What to produce. Update the records by replacing each "chart" with "graph" and changing nothing else. Leave the pictures out of your answer.

Study material.
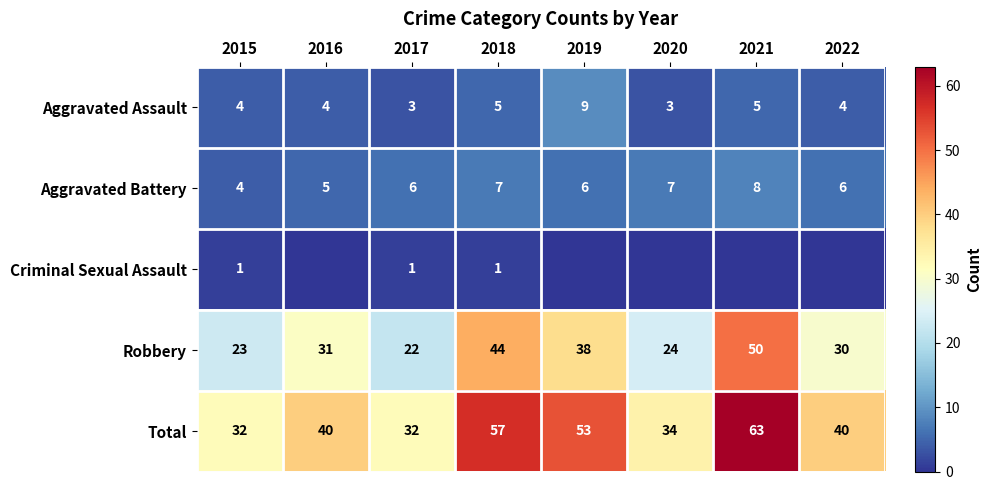

How many distinct data groups are displayed?

5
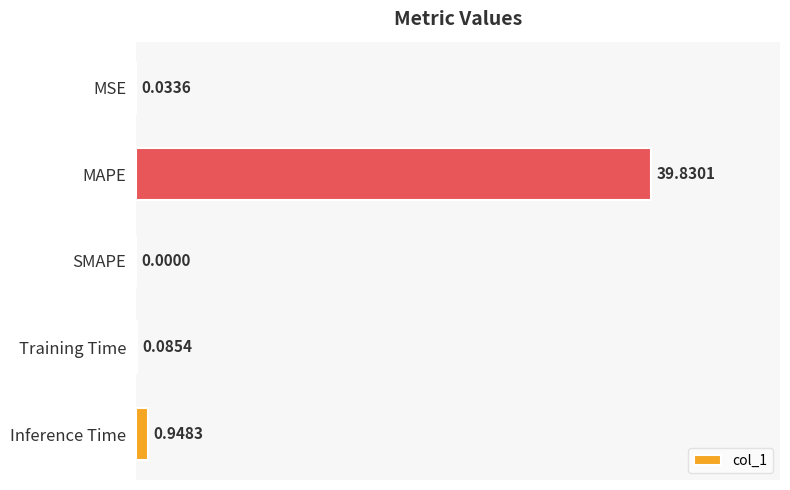

What is the change in value from MAPE to Inference Time?

-38.9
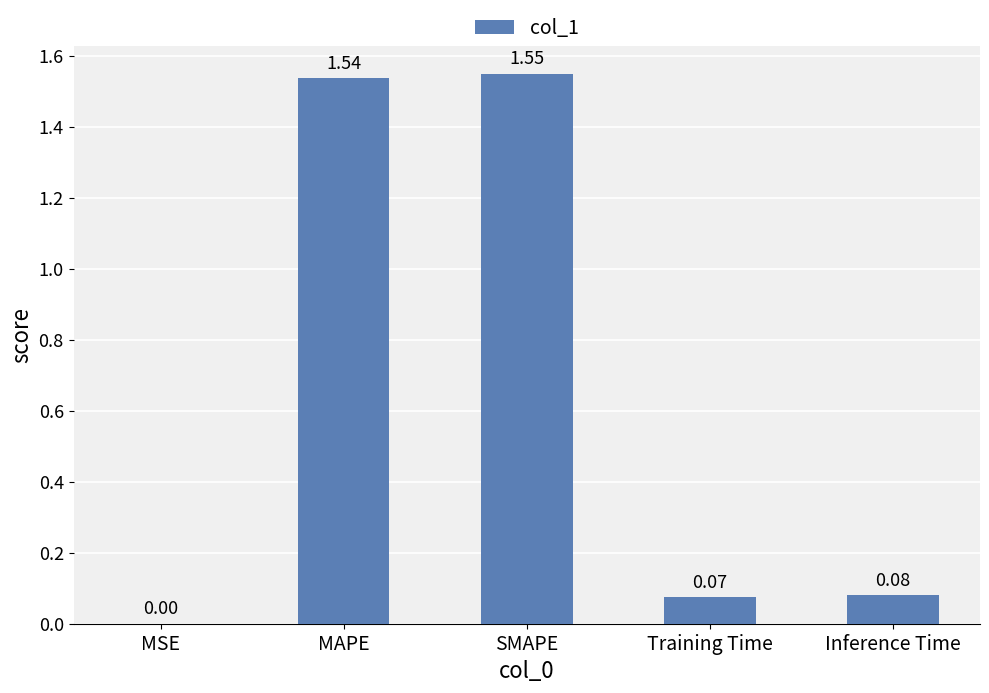

What is the sum of all values?

3.2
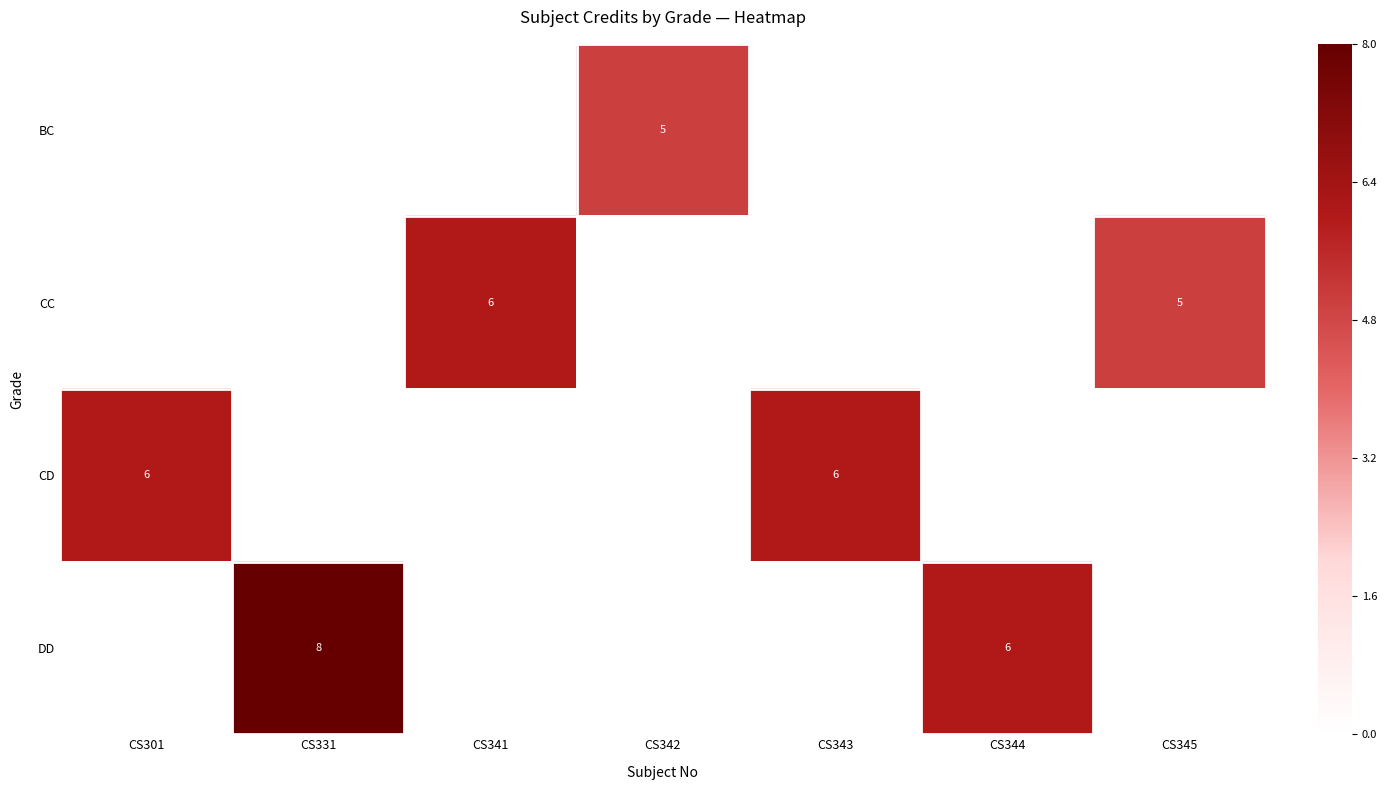

The CD series shows 10 at CS301. True or false?

False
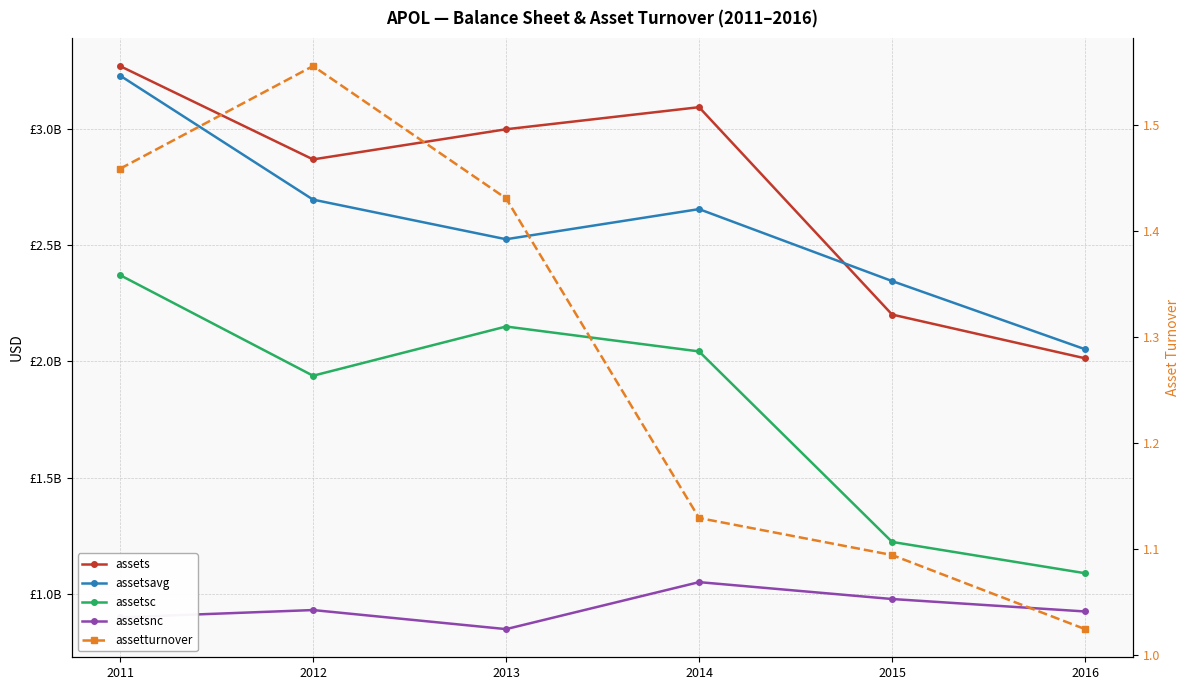

Does the chart have visible grid lines?

Yes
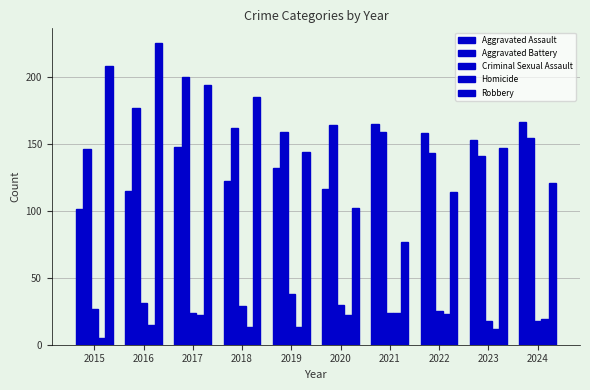

Reading left to right, what are all the values shown in this chart?

Aggravated Assault: 101	115	148	122	132	116	165	158	153	166
Aggravated Battery: 146	177	200	162	159	164	159	143	141	154
Criminal Sexual Assault: 27	31	24	29	38	30	24	25	18	18
Homicide: 5	15	22	13	13	22	24	23	12	19
Robbery: 208	225	194	185	144	102	77	114	147	121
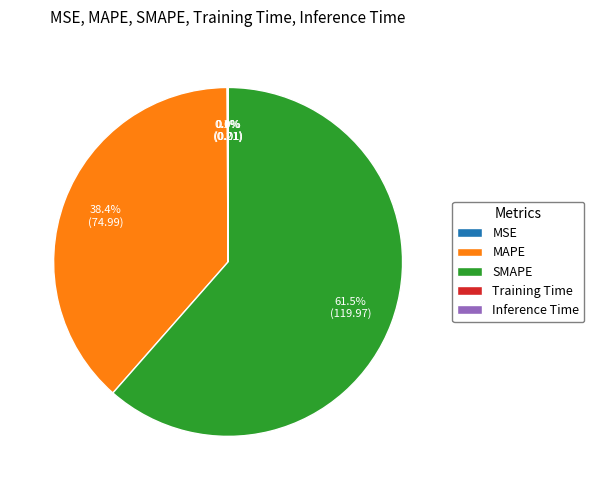

How much of the chart is everything except SMAPE?

38.5%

Solution for this task.
How many distinct data groups are displayed?

5

What is the change in value from MAPE to Inference Time?

-38.9

What is the sum of all values?

3.2

The CD series shows 10 at CS301. True or false?

False

Does the graph have visible grid lines?

Yes

Reading left to right, what are all the values shown in this graph?

Aggravated Assault: 101	115	148	122	132	116	165	158	153	166
Aggravated Battery: 146	177	200	162	159	164	159	143	141	154
Criminal Sexual Assault: 27	31	24	29	38	30	24	25	18	18
Homicide: 5	15	22	13	13	22	24	23	12	19
Robbery: 208	225	194	185	144	102	77	114	147	121

How much of the graph is everything except SMAPE?

38.5%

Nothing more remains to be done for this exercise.